Le groupe de régulation intègre généralement un echangeur à plaques haute performance permettant de fournir en temps réel de l'eau chaude sanitaire (système
dit "combiné").
Ce groupe peut etre autonome ( on parle de système avec appoint séparé de type poële à bois ou convecteurs existants ) ou bien intégrer un système de
production d'énergie au gaz, ou électrique, ou encore etre raccordé sur une chaudière existante. Cet appoint permet de fournir les 20 % à 30% de chaleur necessaire pour apporter la
totalité des besoins de la construction, en cas de ciel couvert pendant plusieurs jours.
Le coût de cette installation se situe entre 15000 et 18000 € pour une
surface habitable de 100 m² avec un plancher chauffant (crédit d'impot
déduit)
Le coût d'une installation avec diffusion par
ventillo-convecteurs se situe entre10 000 € et 13 000 €. Toutefois cette diffusion par air ne
bénéficie pas encore d'un retour sur experience suffisant, et l'installation d'un plancher chauffant doit etre privilégiée.

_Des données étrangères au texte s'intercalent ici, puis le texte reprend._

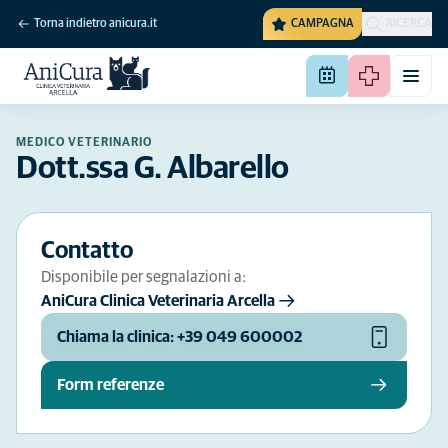
Torna indietro anicura.it
CAMPAGNA
RICERCA
MEDICO VETERINARIO
Dott.ssa G. Albarello
Contatto
Disponibile per segnalazioni a:
AniCura Clinica Veterinaria Arcella
Chiama la clinica: +39 049 600002
Form referenze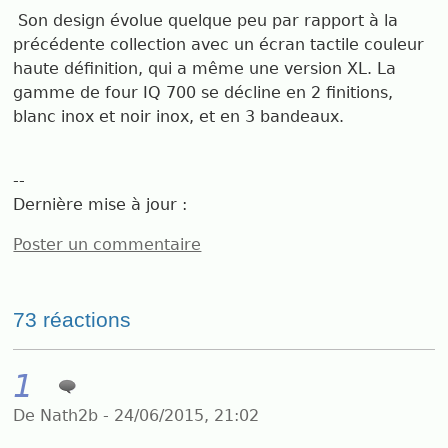
Son design évolue quelque peu par rapport à la
précédente collection avec un écran tactile couleur
haute définition, qui a même une version XL. La
gamme de four IQ 700 se décline en 2 finitions,
blanc inox et noir inox, et en 3 bandeaux.
--
Dernière mise à jour :
Poster un commentaire
73 réactions
1
De Nath2b - 24/06/2015, 21:02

En effet, la forte inertie du plancher permet de stocker
l'energie et d'absorber ainsi les variations de températures exterieures en allongeant la période de diffusion.
Peu de fabricants proposent de tels systèmes : un fabriquant français se démarque, CLIPSOL, du fait de la forte performance de son système de plancher solaire direct. Une étude menée en 2002
par l'ADEME a mis en évidence la supériorité de sa technologie.

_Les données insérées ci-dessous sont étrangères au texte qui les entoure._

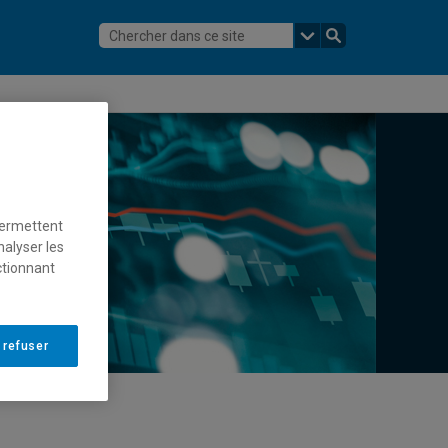
permettent
nalyser les
ctionnant
 refuser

Mais les installateurs compétents pour ce système sont rares, et face a cette situation de quasi monopole technologique, les prix ont du mal à baisser.
Toutefois, le cout global reste très interessant compte tenu des apports gratuits.

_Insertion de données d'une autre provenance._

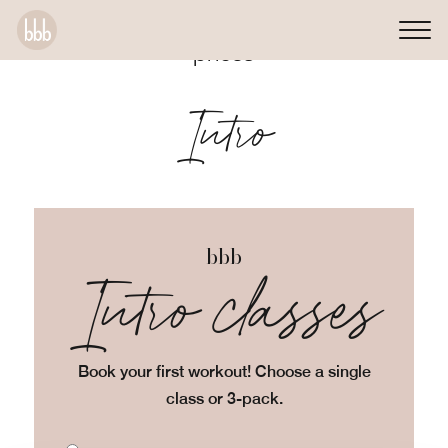
prices
Intro
bbb
Intro classes
Book your first workout! Choose a single
class or 3-pack.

Ce système comporte toutefois des contraintes et ne peut etre mis en place
partout :
- il faut bien évidemment une orientation le plus au sud possible des capteurs,
pas d'ombre portée sur les capteurs en hivers ( végétation à feuilles caduques a privilégier ). Un terrain avec un relief prononcé au sud empechera la mise en place d'une telle solution.
L'angle des capteurs par rapport à l'horizontale est idéal entre 45° et 60°, ce qui a une incidence sur l'architecture, et doit etre intégré des la conception du projet. La pose sur une
toiture à 33 % est envisageable mais la performance sera moindre, parce quele système est d'autant plus efficace que
le volume de fluide est faible.
- Il faut aussi evacuer les calories en été vers une boucle exterieure enterrée, d'autant plus grande que les capteurs recoivent le soleil perpendiulairement
à leur face... Une surface de 20 m² environ suffit pour 100 m² à chauffer.
- Le système necessite une étude fine, par le bureau d'étude du fabricant qui
va valider le principe, et dimensionner l'ensemble de l'installation ( surface des capteurs, tubes du plancher chauffant )
- La mise en oeuvre doit etre parfaite, par une entreprise
spécialiséeagréée par le fabricant : ces système sont complexes, parce qu'ils visent
une récupération maximale d'énergie en intégrant une régulation de haute technologie. Une erreur sur l'écartement des tubes du plancher chauffant ou leur diametre peut ainsi faire baisser considérablement le rendementthéorique.
- Ce système ne trouve son interet que dans une maison très bien isolée,
idéalement BBC ou THPE, et conçue selon les principes bioclimatiques ( captation naturelle de l'energie solaire dans les volumes habitables )
Si ces conditions sont respectées, alors l'installation fournira une chaleur douce et
gratuite. La solution idéale est d'apporter le complément avec un poèle a bois les longs soirs d'hivers... ce qui ne manque pas non plus de charme.